**ACTIVITY:** Print the listing below again, exactly. Skip the pictures.

**INPUT DATA:**
◆ ◆ ◆ ◆ ◆
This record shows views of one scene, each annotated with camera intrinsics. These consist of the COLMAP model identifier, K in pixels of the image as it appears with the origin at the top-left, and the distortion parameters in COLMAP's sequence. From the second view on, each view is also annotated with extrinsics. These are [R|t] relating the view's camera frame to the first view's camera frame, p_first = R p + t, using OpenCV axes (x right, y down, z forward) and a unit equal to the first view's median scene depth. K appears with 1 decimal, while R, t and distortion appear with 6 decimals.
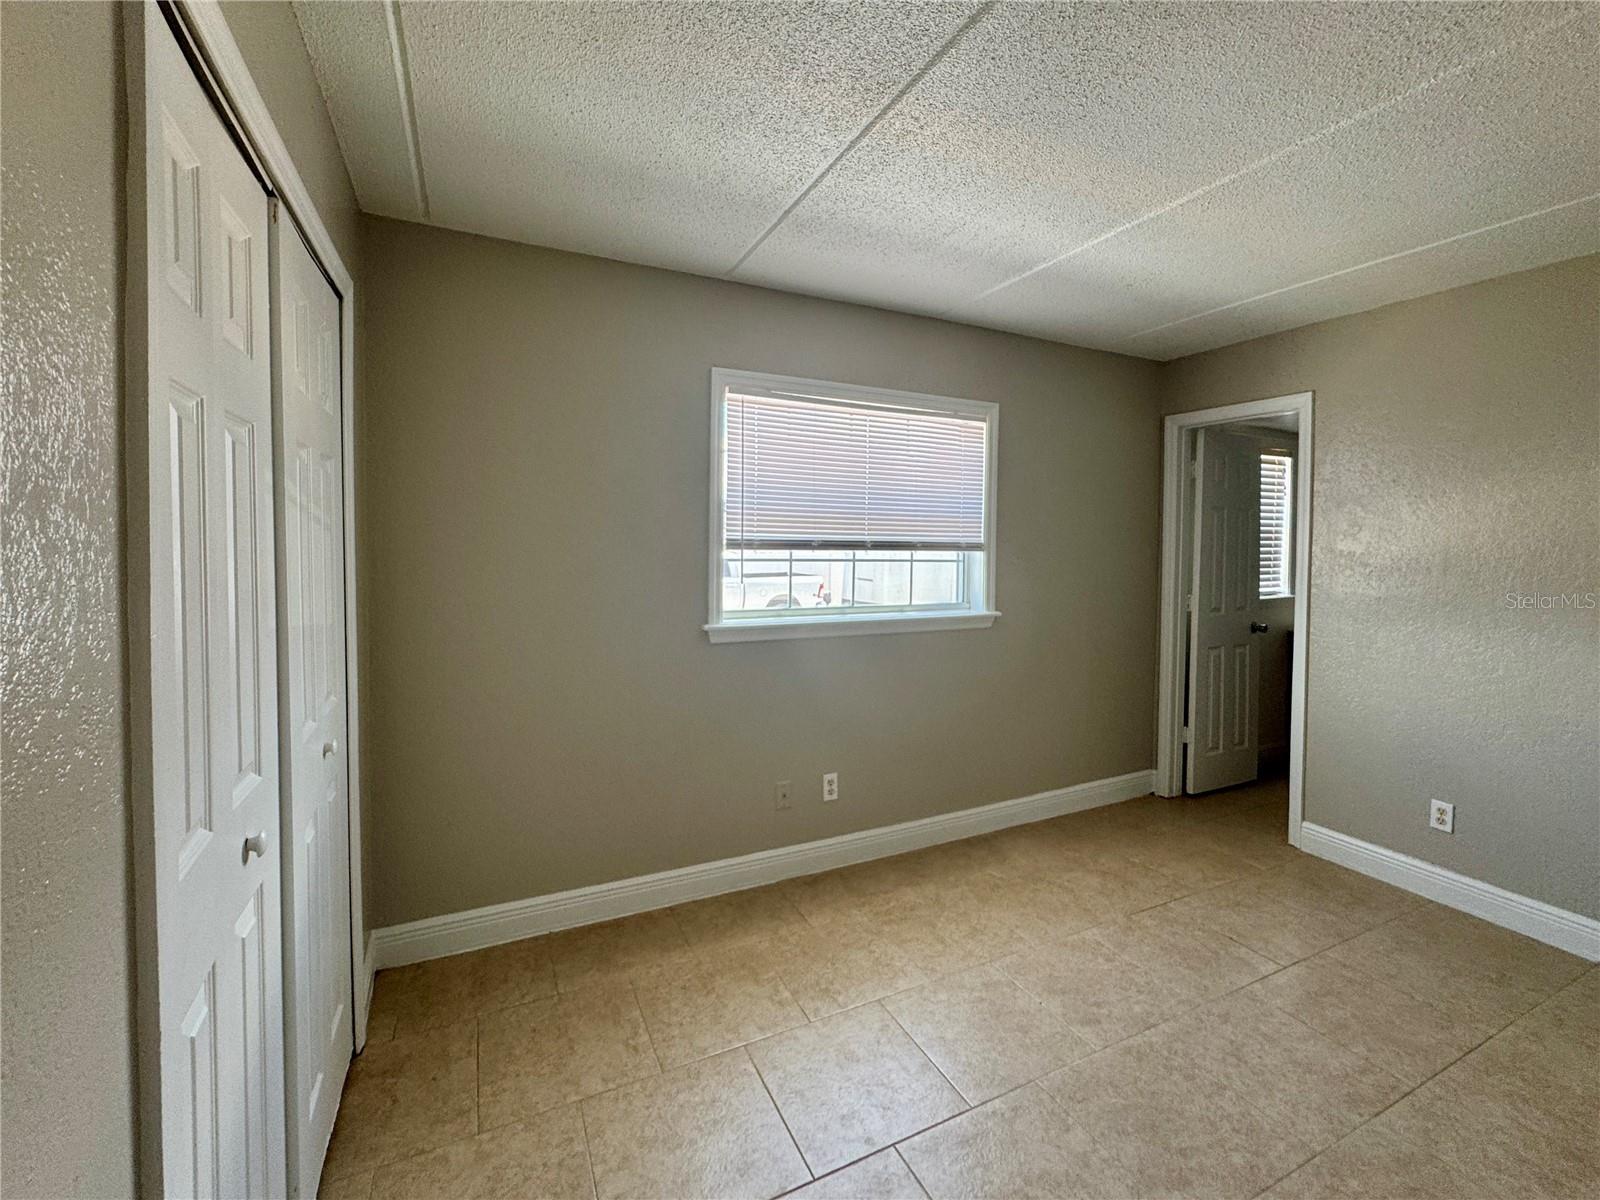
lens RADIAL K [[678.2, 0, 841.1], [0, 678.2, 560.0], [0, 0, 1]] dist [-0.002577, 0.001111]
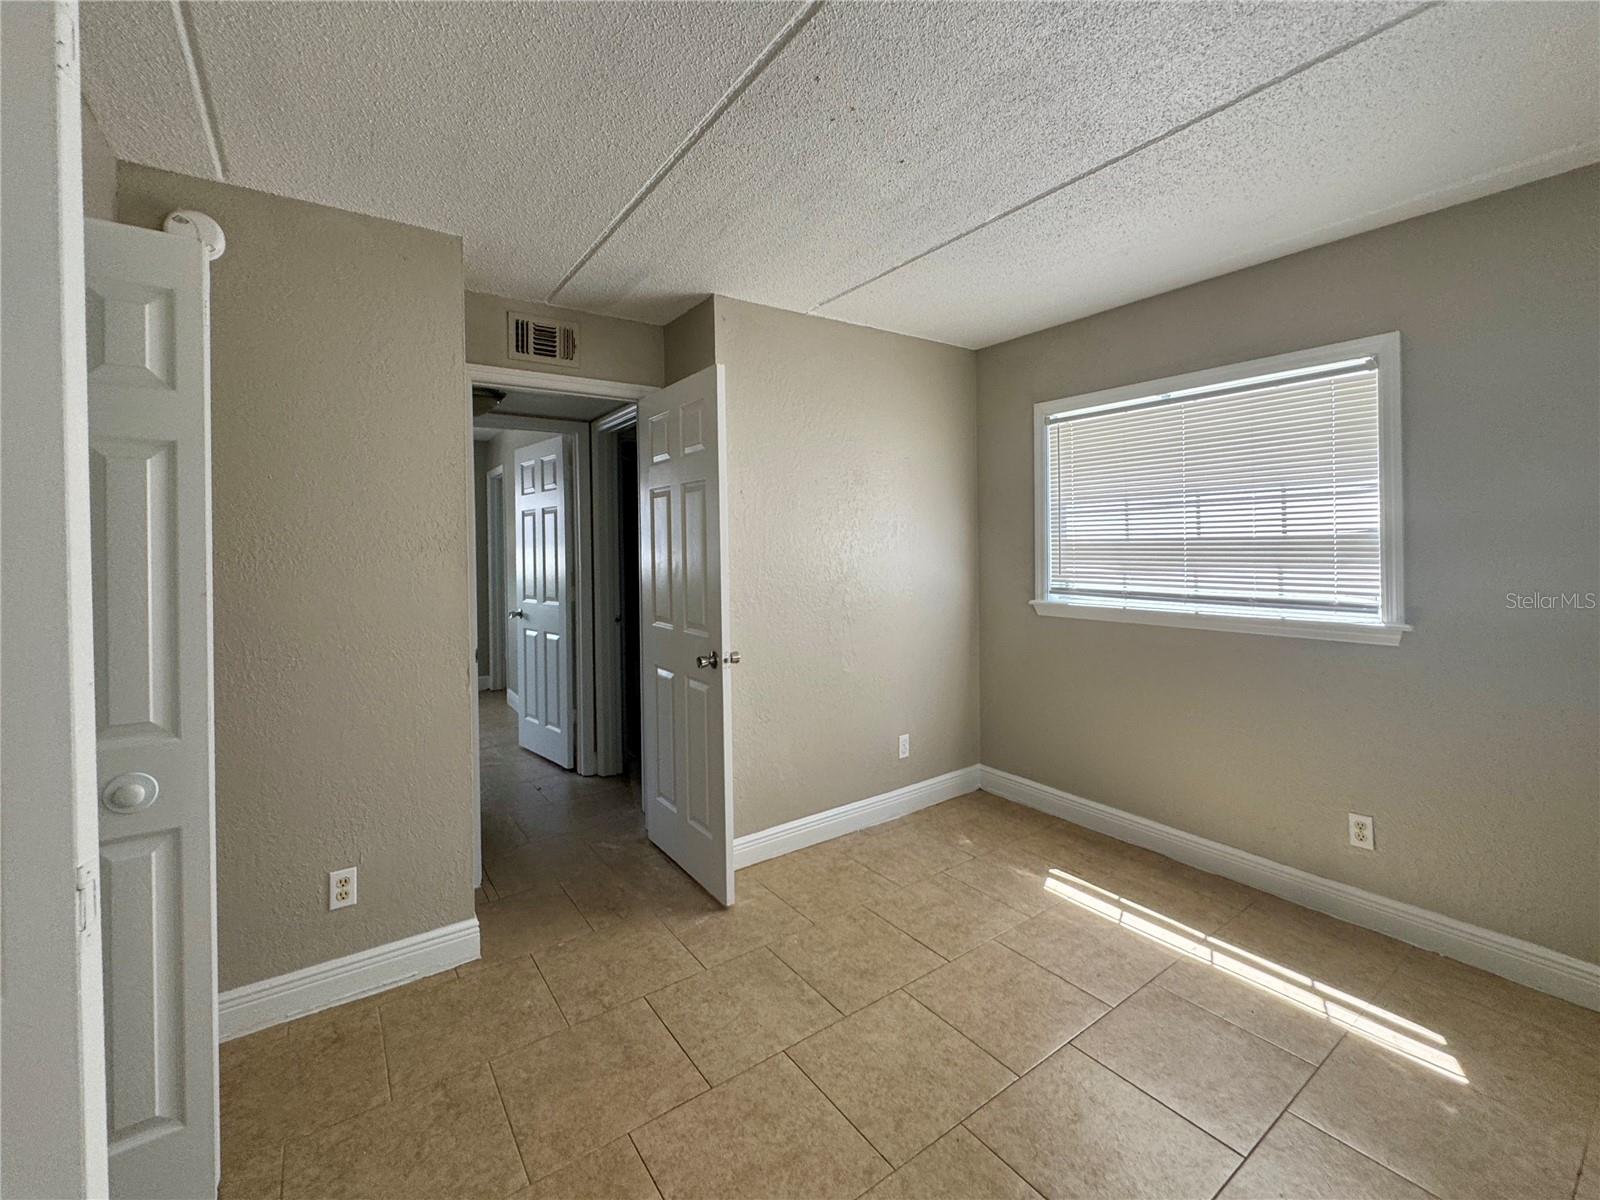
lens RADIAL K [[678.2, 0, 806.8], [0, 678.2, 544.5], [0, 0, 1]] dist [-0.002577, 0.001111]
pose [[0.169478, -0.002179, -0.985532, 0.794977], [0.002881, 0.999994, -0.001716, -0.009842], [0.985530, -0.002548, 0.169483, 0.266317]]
◆ ◆ ◆ ◆ ◆
**ANSWER SPACE:**
This record shows views of one scene, each annotated with camera intrinsics. These consist of the COLMAP model identifier, K in pixels of the image as it appears with the origin at the top-left, and the distortion parameters in COLMAP's sequence. From the second view on, each view is also annotated with extrinsics. These are [R|t] relating the view's camera frame to the first view's camera frame, p_first = R p + t, using OpenCV axes (x right, y down, z forward) and a unit equal to the first view's median scene depth. K appears with 1 decimal, while R, t and distortion appear with 6 decimals.
lens RADIAL K [[678.2, 0, 841.1], [0, 678.2, 560.0], [0, 0, 1]] dist [-0.002577, 0.001111]
lens RADIAL K [[678.2, 0, 806.8], [0, 678.2, 544.5], [0, 0, 1]] dist [-0.002577, 0.001111]
pose [[0.169478, -0.002179, -0.985532, 0.794977], [0.002881, 0.999994, -0.001716, -0.009842], [0.985530, -0.002548, 0.169483, 0.266317]]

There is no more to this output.